L’analisi di Gartner evidenzia però ancora qualche problema metodologico da parte delle imprese, che nei prossimi dodici mesi dovrebbero prendere in esame anche il modello SaaS.
In base ai dati pubblicati in giornata da Gartner, il mercato mondiale dell’outsourcing dovrebbe registrare tassi di crescita costanti nel corso dei prossimi dodici mesi, con una previsione di chiusura del 2008 con un +8,1%.
Si tratta di un dato apparentemente positivo, ma che secondo la società di analisi nasconde una situazione un po’ più complessa, con aziende ancora prive di un approccio maturo al tema.
Tradotto in altri termini, questo significa che, sempre secondo Gartner, molte aziende si accostano all’outsourcing prive degli elementi necessari per una gestione efficace dei fornitori e dunque in difficoltà nell’ottenere i benefici e i risparmi preventivati.

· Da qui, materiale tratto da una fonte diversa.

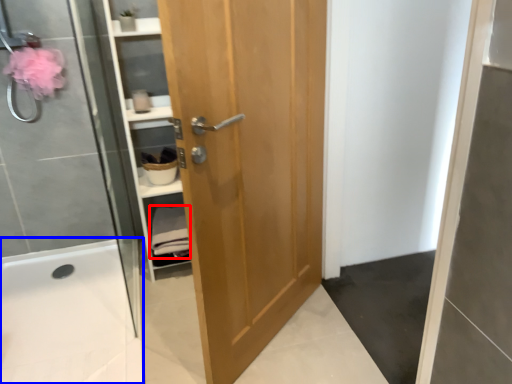
Question: Among these objects, which one is farthest to the camera, material (highlighted by a red box) or bath (highlighted by a blue box)?

Choices:
 (A) material
 (B) bath

Answer: (A)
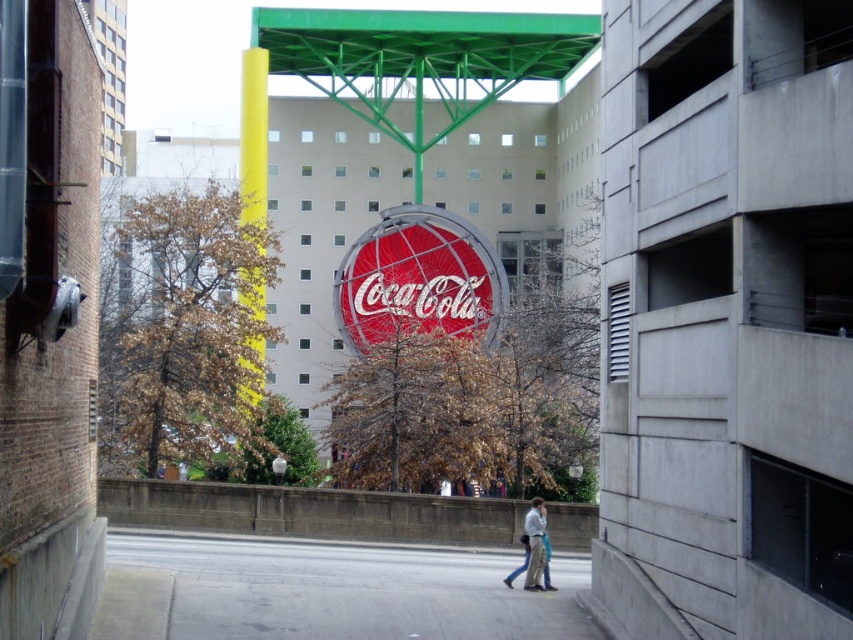
Question: Is gray concrete pavement at center closer to the viewer compared to light blue jeans at center?

Choices:
 (A) no
 (B) yes

Answer: (B)

Question: Which of the following is the closest to the observer?

Choices:
 (A) light blue jeans at center
 (B) smooth white lamp post at center

Answer: (A)

Question: Does gray concrete pavement at center lie behind light blue jeans at center?

Choices:
 (A) no
 (B) yes

Answer: (A)

Question: Among these points, which one is nearest to the camera?

Choices:
 (A) (544, 522)
 (B) (277, 483)

Answer: (A)

Question: Which object appears farthest from the camera in this image?

Choices:
 (A) smooth white lamp post at center
 (B) light blue jeans at center
 (C) gray concrete pavement at center

Answer: (A)

Question: Can you confirm if gray concrete pavement at center is smaller than light blue jeans at center?

Choices:
 (A) yes
 (B) no

Answer: (B)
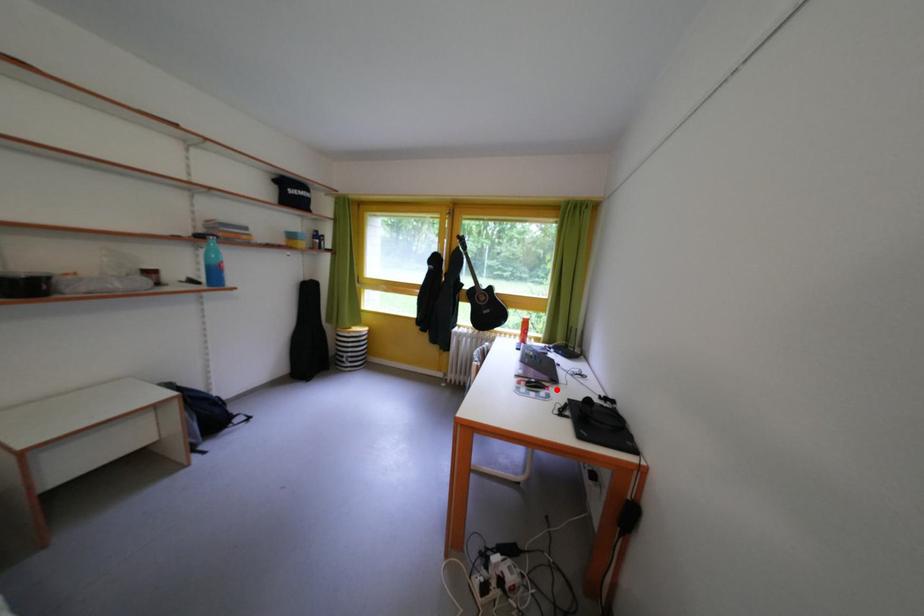
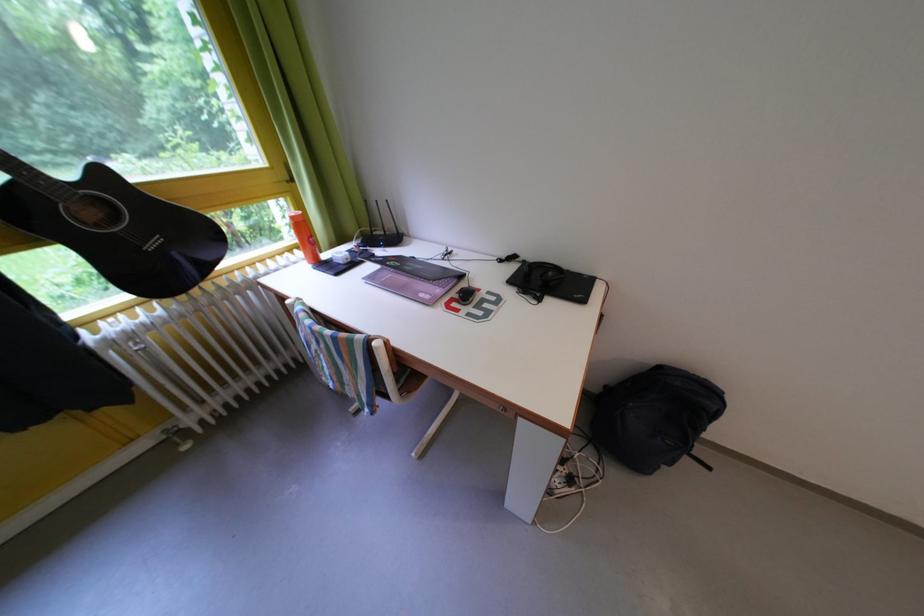
In the second image, find the point that corresponds to the highlighted location in the first image.

(473, 291)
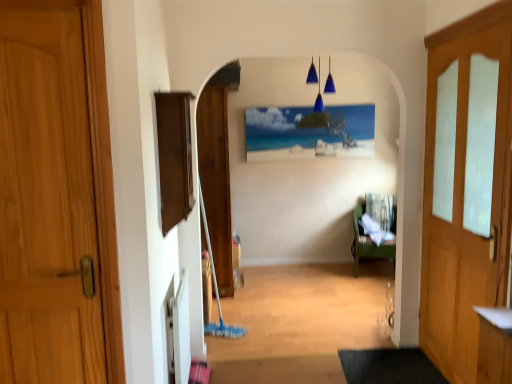
At what (x,y) coordinates should I click in order to perform the action: click on free point above dark gray rubber doormat at lower center (from a real-world perspective). Please return your answer as a coordinate pair (x, y). Looking at the image, I should click on click(x=393, y=361).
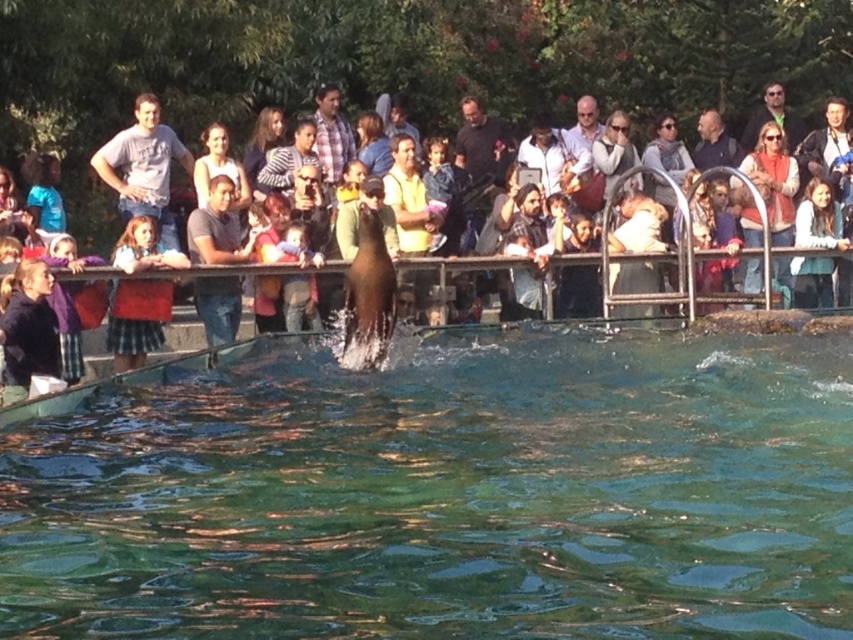
Question: Based on their relative distances, which object is nearer to the clear blue water at center?

Choices:
 (A) matte black sunglasses at upper right
 (B) metallic silver rail at center
 (C) blue fabric shirt at upper left
 (D) dark blue jeans at center

Answer: (B)

Question: Is dark blue jacket at left bigger than dark blue jeans at center?

Choices:
 (A) no
 (B) yes

Answer: (A)

Question: Is metallic silver rail at center to the right of matte black sunglasses at upper right from the viewer's perspective?

Choices:
 (A) no
 (B) yes

Answer: (A)

Question: Where is smooth skin crowd at upper center located in relation to matte black sunglasses at upper right in the image?

Choices:
 (A) below
 (B) above

Answer: (A)

Question: Among these points, which one is farthest from the camera?

Choices:
 (A) (788, 161)
 (B) (250, 244)

Answer: (A)

Question: Which object is positioned farthest from the light brown hair at upper center?

Choices:
 (A) matte gray t-shirt at upper left
 (B) clear blue water at center
 (C) plaid shirt at center
 (D) smooth skin crowd at upper center

Answer: (A)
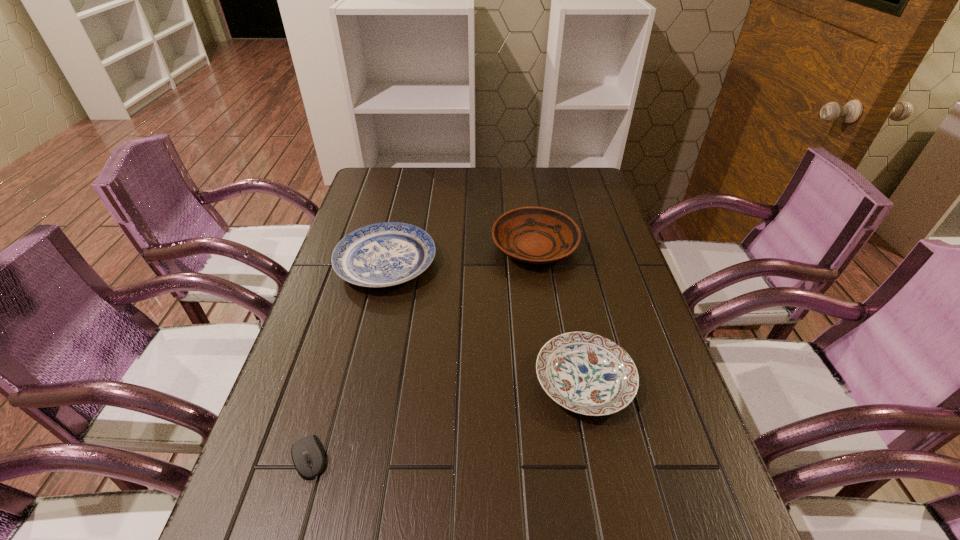
You are a GUI agent. You are given a task and a screenshot of the screen. Output one action in this format:
    pyautogui.click(x=<x>, y=<y>)
    Task: Click on the free space between the tallest object and the leftmost plate
    The width and height of the screenshot is (960, 540).
    Given the screenshot: What is the action you would take?
    461,255

Find the location of a particular element. empty space that is in between the tallest object and the second nearest object is located at coordinates (560, 314).

What are the coordinates of `free point between the tallest plate and the computer equipment` in the screenshot? It's located at (422, 352).

Find the location of a particular element. vacant space in between the tallest plate and the nearest plate is located at coordinates (560, 314).

Locate an element on the screen. blank region between the tallest plate and the third farthest object is located at coordinates (560, 314).

Identify which object is located as the second nearest to the shortest object. Please provide its 2D coordinates. Your answer should be formatted as a tuple, i.e. [(x, y)], where the tuple contains the x and y coordinates of a point satisfying the conditions above.

[(586, 373)]

Identify the location of object that is the second closest to the tallest plate. (586, 373).

Identify the location of plate that is the second closest one to the tallest object. Image resolution: width=960 pixels, height=540 pixels. (586, 373).

Find the location of a particular element. This screenshot has height=540, width=960. plate object that ranks as the second closest to the leftmost plate is located at coordinates (x=586, y=373).

The image size is (960, 540). What are the coordinates of `vacant region that satisfies the following two spatial constraints: 1. on the back side of the tallest object; 2. on the right side of the nearest object` in the screenshot? It's located at (372, 247).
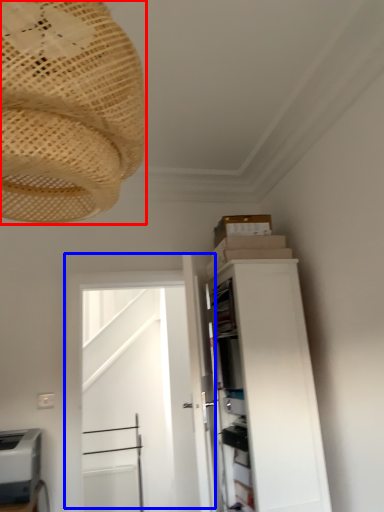
Question: Among these objects, which one is nearest to the camera, lamp (highlighted by a red box) or door (highlighted by a blue box)?

Choices:
 (A) lamp
 (B) door

Answer: (A)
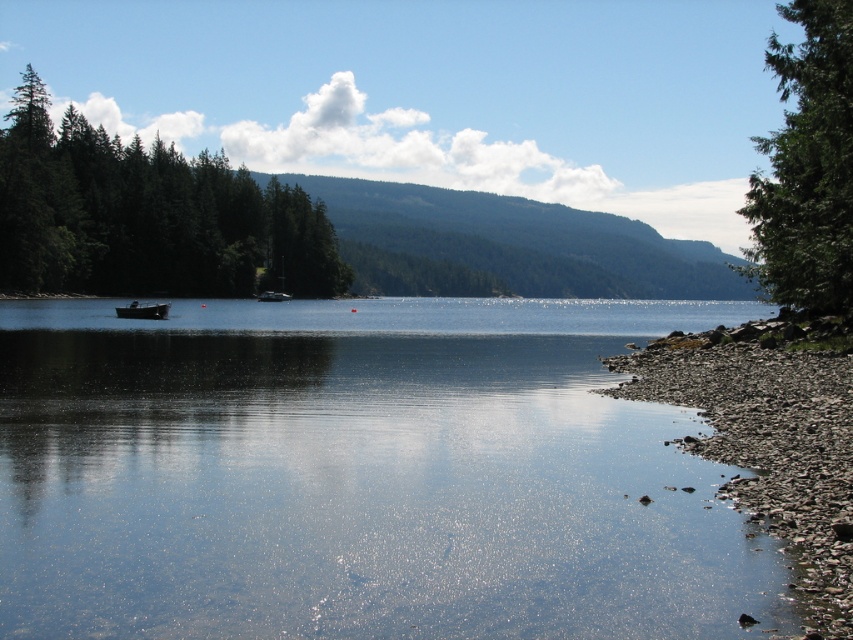
You are standing on the lakeshore and want to take a photo of the green matte trees at left and the clear water at center. Which object should you focus on first if you want to capture both in a single frame without moving the camera?

The green matte trees at left are to the left of the clear water at center, so you should focus on the green matte trees at left first to ensure both are in frame.

You are standing on the lakeside and want to compare the heights of the green textured tree at right and the metallic gray boat at left. Which one is taller?

The green textured tree at right is taller than the metallic gray boat at left.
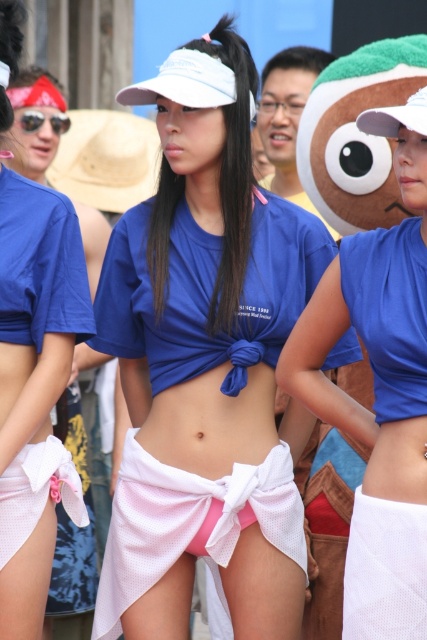
Question: Is matte blue bikini top at center closer to camera compared to white mesh underwear at lower center?

Choices:
 (A) no
 (B) yes

Answer: (A)

Question: Does white mesh skirt at center appear over pink mesh underwear at center?

Choices:
 (A) no
 (B) yes

Answer: (B)

Question: Which of the following is the closest to the observer?

Choices:
 (A) (122, 582)
 (B) (394, 454)
 (C) (421, 540)
 (D) (55, 481)

Answer: (C)

Question: Can you confirm if matte blue shirt at center is positioned below pink mesh underwear at center?

Choices:
 (A) yes
 (B) no

Answer: (B)

Question: Which object appears closest to the camera in this image?

Choices:
 (A) matte blue bikini top at center
 (B) white mesh underwear at lower center
 (C) matte blue t-shirt at center
 (D) pink mesh underwear at center

Answer: (B)

Question: Estimate the real-world distances between objects in this image. Which object is farther from the pink mesh underwear at center?

Choices:
 (A) white mesh underwear at lower center
 (B) matte blue bikini top at center
 (C) pink mesh underwear at lower left

Answer: (B)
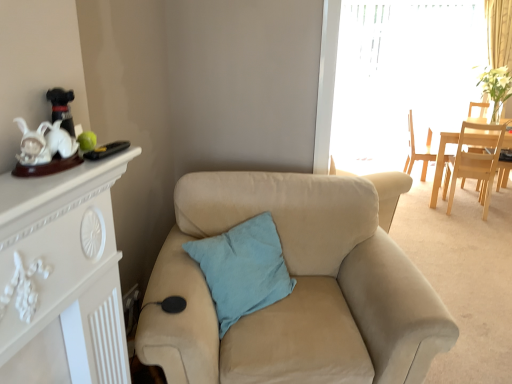
Image resolution: width=512 pixels, height=384 pixels. I want to click on beige fabric armchair at center, so click(503, 172).

I want to click on light wood chair at upper right, marked as the second chair in a front-to-back arrangement, so click(x=418, y=152).

You are a GUI agent. You are given a task and a screenshot of the screen. Output one action in this format:
    pyautogui.click(x=<x>, y=<y>)
    Task: Click on the light wood chair at right, the second chair positioned from the back
    This screenshot has width=512, height=384.
    Given the screenshot: What is the action you would take?
    pyautogui.click(x=475, y=159)

You are a GUI agent. You are given a task and a screenshot of the screen. Output one action in this format:
    pyautogui.click(x=<x>, y=<y>)
    Task: Click on the light blue cotton pillow at center
    
    Given the screenshot: What is the action you would take?
    pyautogui.click(x=243, y=269)

Could you tell me if light wood chair at upper right, which is the first chair in back-to-front order, is turned towards transparent plastic window screen at upper right?

No, light wood chair at upper right, which is the first chair in back-to-front order, is not aimed at transparent plastic window screen at upper right.

Is light wood chair at upper right, marked as the second chair in a front-to-back arrangement, at the left side of transparent plastic window screen at upper right?

Yes.

Is light wood chair at upper right, marked as the second chair in a front-to-back arrangement, further to camera compared to transparent plastic window screen at upper right?

No, light wood chair at upper right, marked as the second chair in a front-to-back arrangement, is closer to the camera.

Based on the photo, from their relative heights in the image, would you say light wood chair at upper right, marked as the second chair in a front-to-back arrangement, is taller or shorter than transparent plastic window screen at upper right?

Considering their sizes, light wood chair at upper right, marked as the second chair in a front-to-back arrangement, has less height than transparent plastic window screen at upper right.

Which of these two, light blue cotton pillow at center or light wood chair at right, which is the first chair from front to back, is wider?

Wider between the two is light wood chair at right, which is the first chair from front to back.

From the picture: Would you say light blue cotton pillow at center is to the left or to the right of light wood chair at right, the second chair positioned from the back, in the picture?

light blue cotton pillow at center is positioned on light wood chair at right, the second chair positioned from the back,'s left side.

From a real-world perspective, is light blue cotton pillow at center below light wood chair at right, the second chair positioned from the back?

No, from a real-world perspective, light blue cotton pillow at center is not under light wood chair at right, the second chair positioned from the back.

Would you say light blue cotton pillow at center contains light wood chair at right, the second chair positioned from the back?

No, light wood chair at right, the second chair positioned from the back, is located outside of light blue cotton pillow at center.

Considering the relative positions of beige fabric armchair at center and beige fabric couch at center in the image provided, is beige fabric armchair at center to the left of beige fabric couch at center from the viewer's perspective?

Incorrect, beige fabric armchair at center is not on the left side of beige fabric couch at center.

How much distance is there between beige fabric armchair at center and beige fabric couch at center?

beige fabric armchair at center is 9.30 feet away from beige fabric couch at center.

Does point (510, 162) lie in front of point (350, 177)?

No, (510, 162) is behind (350, 177).

Would you say beige fabric armchair at center is a long distance from beige fabric couch at center?

Yes, beige fabric armchair at center is far from beige fabric couch at center.

Considering the sizes of objects teal fabric pillow at center and beige fabric armchair at center in the image provided, who is bigger, teal fabric pillow at center or beige fabric armchair at center?

beige fabric armchair at center.

Does teal fabric pillow at center appear on the right side of beige fabric armchair at center?

Incorrect, teal fabric pillow at center is not on the right side of beige fabric armchair at center.

Between point (83, 148) and point (499, 164), which one is positioned in front?

The point (83, 148) is closer.

Is beige fabric couch at center outside of light wood chair at right, which is the first chair from front to back?

Yes.

Identify the location of the 1st chair behind when counting from the beige fabric couch at center. The height and width of the screenshot is (384, 512). (475, 159).

Is beige fabric couch at center turned away from light wood chair at right, the second chair positioned from the back?

That's not correct — beige fabric couch at center is not looking away from light wood chair at right, the second chair positioned from the back.

Is beige fabric couch at center beside light wood chair at right, which is the first chair from front to back?

No, beige fabric couch at center is not making contact with light wood chair at right, which is the first chair from front to back.

Considering the relative sizes of beige fabric couch at center and transparent plastic window screen at upper right in the image provided, is beige fabric couch at center thinner than transparent plastic window screen at upper right?

No.

Is beige fabric couch at center aimed at transparent plastic window screen at upper right?

No, beige fabric couch at center is not turned towards transparent plastic window screen at upper right.

Does beige fabric couch at center come behind transparent plastic window screen at upper right?

No, it is in front of transparent plastic window screen at upper right.

I want to click on the 1st chair above the teal fabric pillow at center (from the image's perspective), so click(x=475, y=159).

Which object is wider, teal fabric pillow at center or light wood chair at right, which is the first chair from front to back?

Wider between the two is light wood chair at right, which is the first chair from front to back.

Does teal fabric pillow at center have a lesser height compared to light wood chair at right, the second chair positioned from the back?

Yes, teal fabric pillow at center is shorter than light wood chair at right, the second chair positioned from the back.

Can you confirm if teal fabric pillow at center is positioned to the right of light wood chair at right, the second chair positioned from the back?

No.

Where is `window screen that is above the light wood chair at upper right, which is the first chair in back-to-front order (from the image's perspective)`? window screen that is above the light wood chair at upper right, which is the first chair in back-to-front order (from the image's perspective) is located at coordinates (401, 75).

Image resolution: width=512 pixels, height=384 pixels. In order to click on pillow positioned vertically above the light wood chair at right, the second chair positioned from the back (from a real-world perspective) in this screenshot , I will do `click(243, 269)`.

From the image, which object appears to be nearer to light wood chair at right, which is the first chair from front to back, light wood chair at upper right, marked as the second chair in a front-to-back arrangement, or beige fabric armchair at center?

beige fabric armchair at center lies closer to light wood chair at right, which is the first chair from front to back, than the other object.

Which object lies further to the anchor point teal fabric pillow at center, light wood chair at right, which is the first chair from front to back, or beige fabric armchair at center?

Among the two, beige fabric armchair at center is located further to teal fabric pillow at center.

Considering their positions, is light blue cotton pillow at center positioned closer to teal fabric pillow at center than light wood chair at right, which is the first chair from front to back?

light blue cotton pillow at center.

Looking at the image, which one is located closer to teal fabric pillow at center, beige fabric armchair at center or beige fabric couch at center?

beige fabric couch at center is closer to teal fabric pillow at center.

Based on the photo, estimate the real-world distances between objects in this image. Which object is further from beige fabric armchair at center, light blue cotton pillow at center or teal fabric pillow at center?

Among the two, teal fabric pillow at center is located further to beige fabric armchair at center.

Consider the image. From the image, which object appears to be nearer to teal fabric pillow at center, light blue cotton pillow at center or beige fabric armchair at center?

light blue cotton pillow at center is closer to teal fabric pillow at center.

Based on the photo, when comparing their distances from teal fabric pillow at center, does light wood chair at upper right, marked as the second chair in a front-to-back arrangement, or light blue cotton pillow at center seem further?

light wood chair at upper right, marked as the second chair in a front-to-back arrangement, is positioned further to the anchor teal fabric pillow at center.

When comparing their distances from beige fabric armchair at center, does teal fabric pillow at center or light blue cotton pillow at center seem further?

teal fabric pillow at center is positioned further to the anchor beige fabric armchair at center.

Where is `pillow located between teal fabric pillow at center and beige fabric armchair at center in the left-right direction`? pillow located between teal fabric pillow at center and beige fabric armchair at center in the left-right direction is located at coordinates (243, 269).

This screenshot has width=512, height=384. Find the location of `chair between transparent plastic window screen at upper right and beige fabric armchair at center vertically`. chair between transparent plastic window screen at upper right and beige fabric armchair at center vertically is located at coordinates (418, 152).

Locate an element on the screen. This screenshot has width=512, height=384. studio couch between light blue cotton pillow at center and beige fabric armchair at center from left to right is located at coordinates (296, 288).

The height and width of the screenshot is (384, 512). I want to click on pillow located between beige fabric couch at center and light wood chair at right, which is the first chair from front to back, in the depth direction, so click(x=243, y=269).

Nel corso del 2007, in generale il comparto ha registrato crescite interessanti sia sul fronte dell’It Outsourcing, sia nell’area del Business Process Outsourcing. Tuttavia, il valore medio dei contratti si è notevolmente ridotto, arrivando anche al 50% dei valori registrati nei dodici mesi precedenti. Secondo Gartner, questo significa che le aziende tendono in generale ad affidarsi di più all’outsourcing, ma in un’ottica multiprovider, che si traduce in genere in una pletora di contratti, ciascuno di dimensioni più ridotte rispetto al passato.
Nel corso del 2008 questo atteggiamento sembra destinato a cambiare: si tornerà a consolidare il numero dei contratti attivi con un numero più ridotto di interlocutori, così da migliorare sia le relazioni con i fornitori, sia il ciclo di service integration.
In generale, comunque, i prossimi dodici mesi dovrebbero rappresentare un punto di svolta. Lo sviluppo del modello SaaS porrà le aziende di fronte a nuove alternative rispetto alle tradizionali strategie di sourcing. E sarà importante prenderne atto.